===== Text section =====

Web services are the beginnings of the next generation of expansion in computing power, says Larry Mittag.

Speaking exclusively to WSJ Industry Newsletter, Larry Mittag, VP and chief technologist of Stellcom, Inc., the premier San Diego-based systems integrator, says: "As far as most people know, .NET and SunONE have something to do with the whole software-as-a-service thing and involve XML in some fashion. The message gets pretty murky after that, so most people get bored and ignore it. But in reality, these initiatives are the beginnings of the next generation of expansion in computing power."

Mittag went into more detail: "The current programming paradigm is based on desktop computers running some flavor of a Windows operating system on x86-based hardware that is connected to a network through an Ethernet cable. This is solid and well-established. In other words, it is boring."

"The first-generation attempts to extend this model to handheld devices were terrible," Mittag continued. "People tried to slap a Web browser on anything that would sit still long enough. Most of these were just plain silly. Cell phones gained a little headway by redefining what a Web browser is through WAP, but that requires too much change in applications that just got through changing to grow Web interfaces to begin with. These approaches largely have not been successful."

===== Entries provided =====

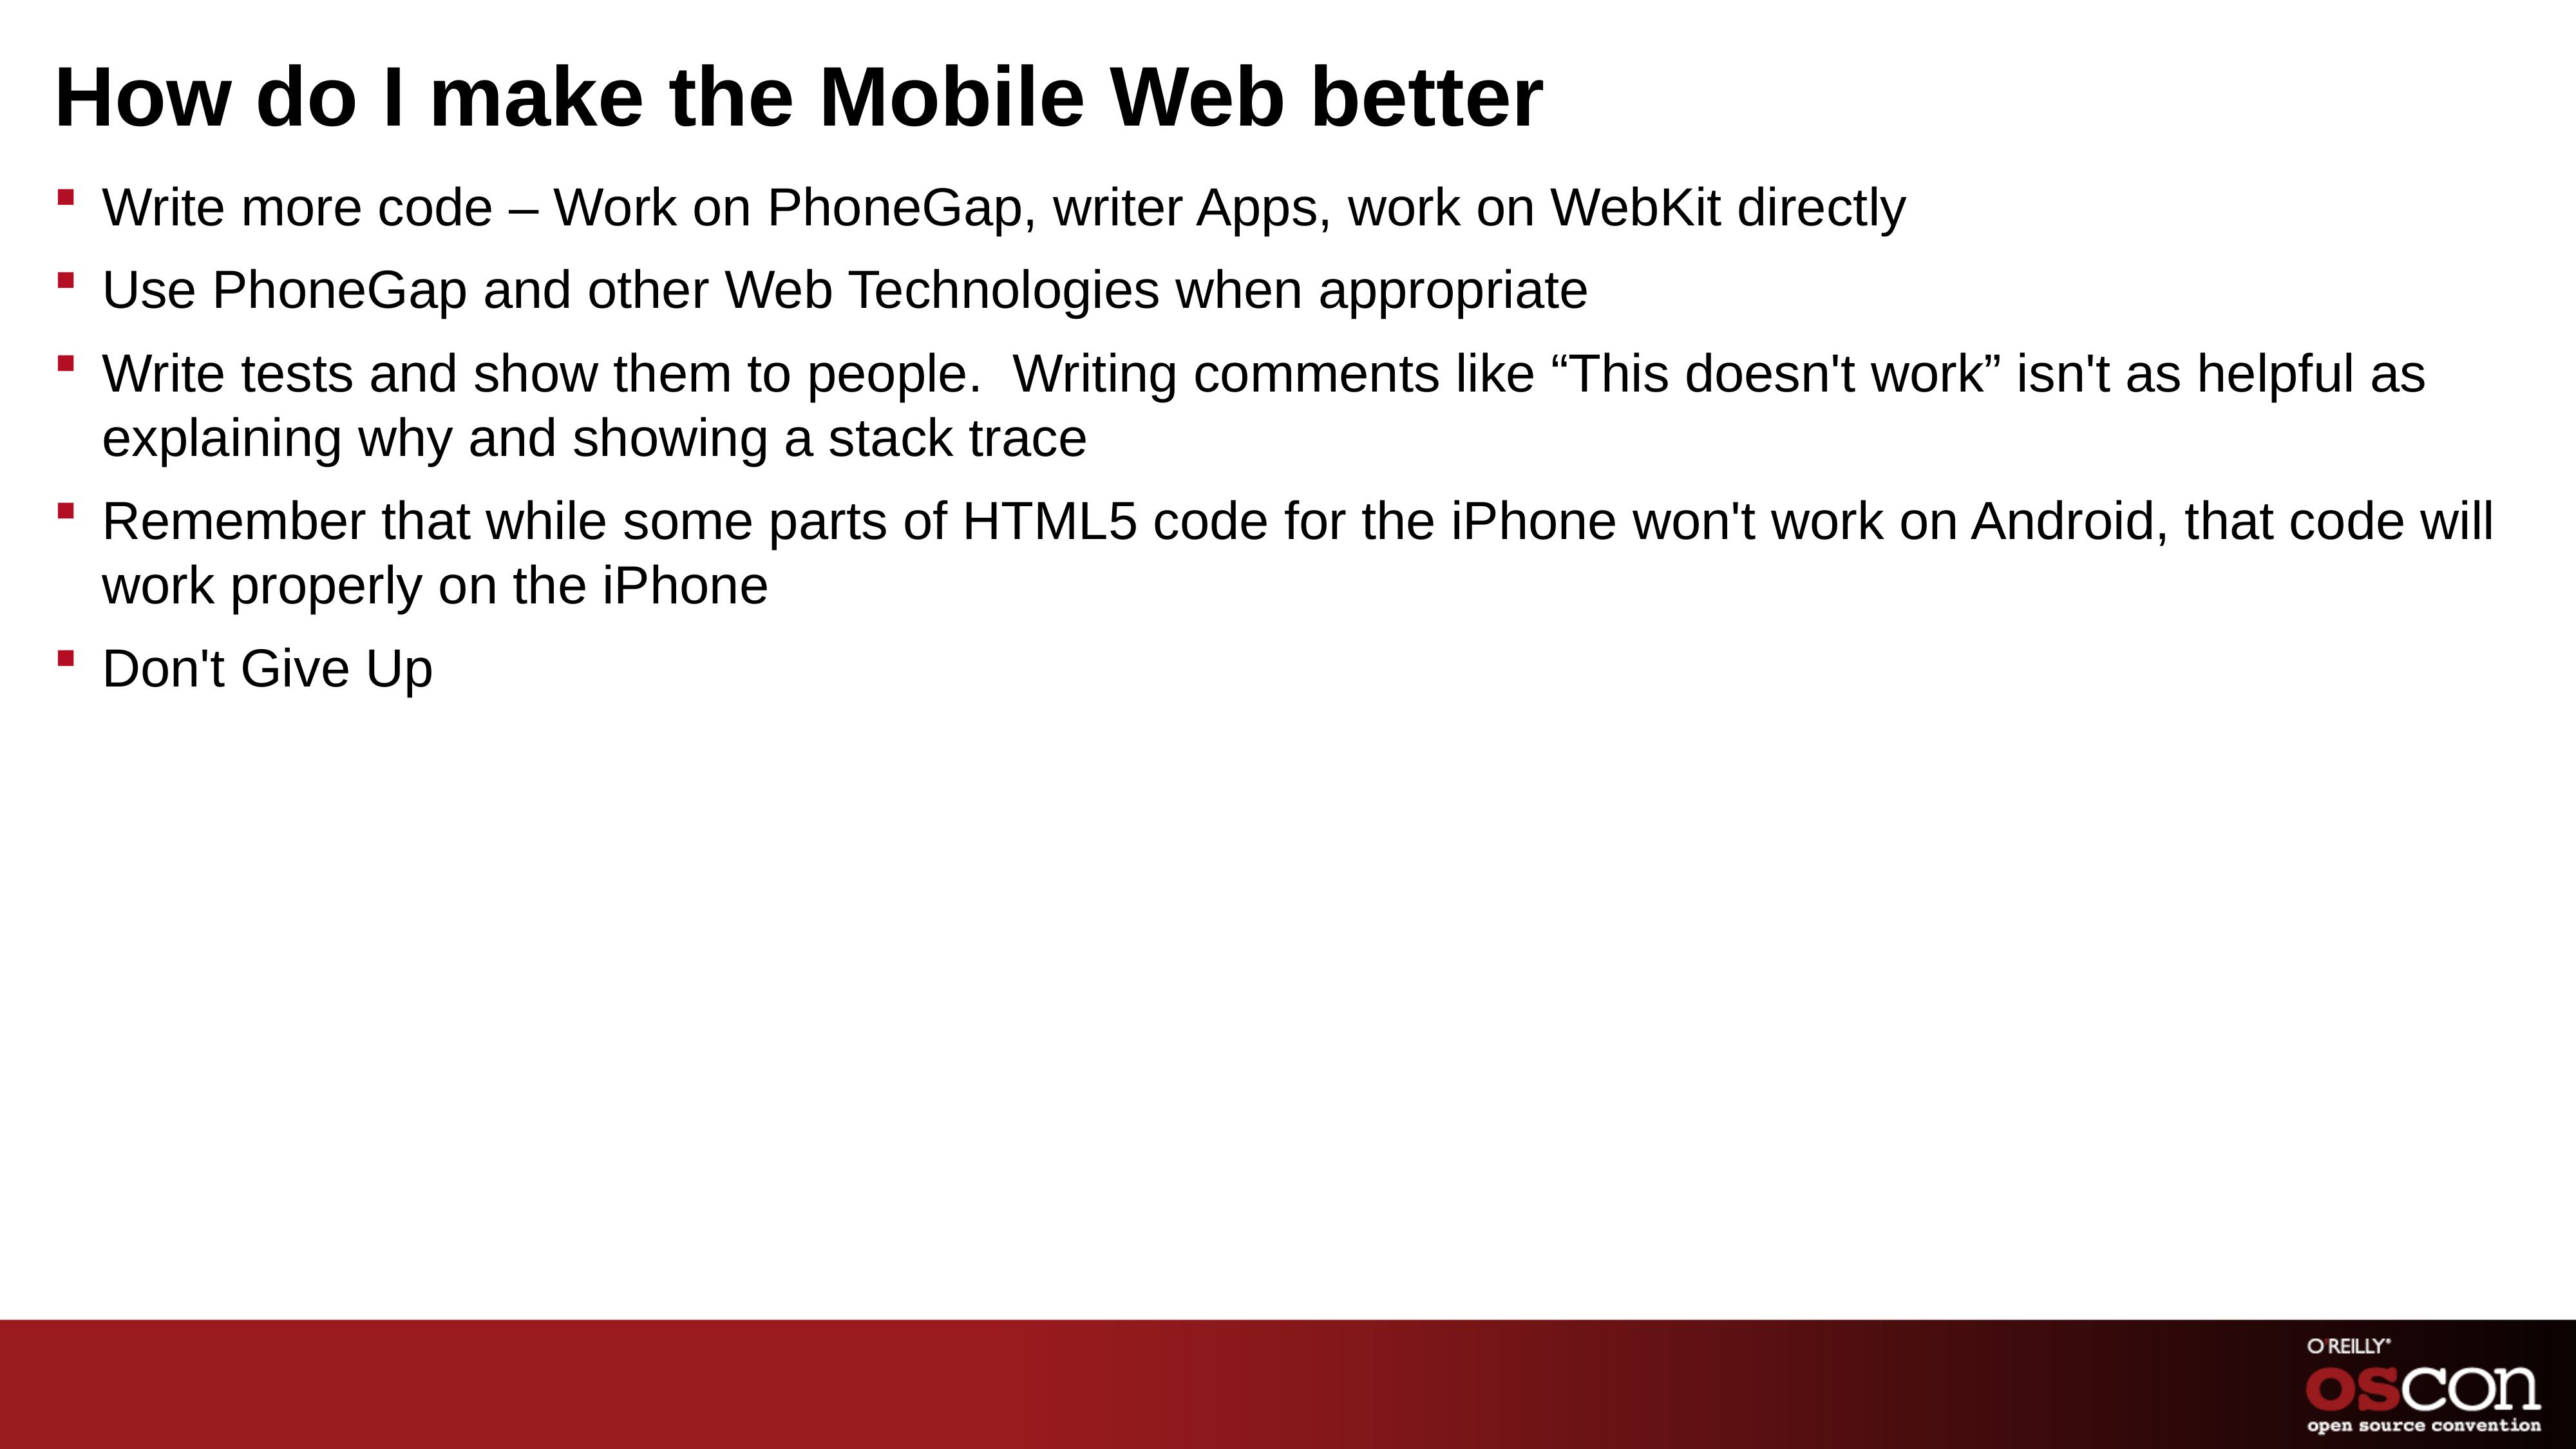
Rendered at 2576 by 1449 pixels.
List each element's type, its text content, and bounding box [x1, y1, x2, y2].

title How do I make the Mobile Web better [48, 17, 2514, 166]
list Write more code – Work on PhoneGap, writer Apps, work on WebKit directly Use PhoneGap and other Web Technologies when appropriate Write tests and show them to people. Writing comments like “This doesn't work” isn't as helpful as explaining why and showing a stack trace Remember that while some parts of HTML5 code for the iPhone won't work on Android, that code will work properly on the iPhone Don't Give Up [48, 166, 2514, 1135]
picture [0, 0, 2576, 1449]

=====

Written problem
Extend the web services article past its final sentence. The material has no part in what you are asked to do.

Answer for this exercise
The Web, explained Mittag, is a centralized-computing phenomena. "This central server decides what the data display looks like on the terminal device. It also retains all knowledge of what the data means.www.weather.com can put up a screen that tells you what the weather will be, but it doesn't structure the data such that your PDA can interpret and use that data. HTML tells the terminal device what the data looks like, not what it means."

Why is .NET and SunONE any different? Mittag was concise: "Simply put, .NET and SunONE provide the capability to publish data that can be used by computers, rather than just browsers."

XML's the Key
Before explaining the significance of this for wireless communications in particular, Mittag set the scene for a fuller understanding of the role played by XML: "The key technology here is XML. The tag structure of XML is very similar to that of HTML, but the tags label the data as to what it means rather than what font or color to use to display it. An XML-based www.weather.com would allow your computer to manipulate the raw data rather than just displaying it. Now your handheld device is free to be a computer rather than just a terminal."

This, asserted Mittag, was the crucial point to understand. "This is tremendously significant for wireless communications," he affirmed. "All of the WAN technologies (GPRS, CDMA, CDPD, and so on) get dinged based on throughput because the terminal devices are deeply dependent on getting an up-to-date display from the Mother Ship."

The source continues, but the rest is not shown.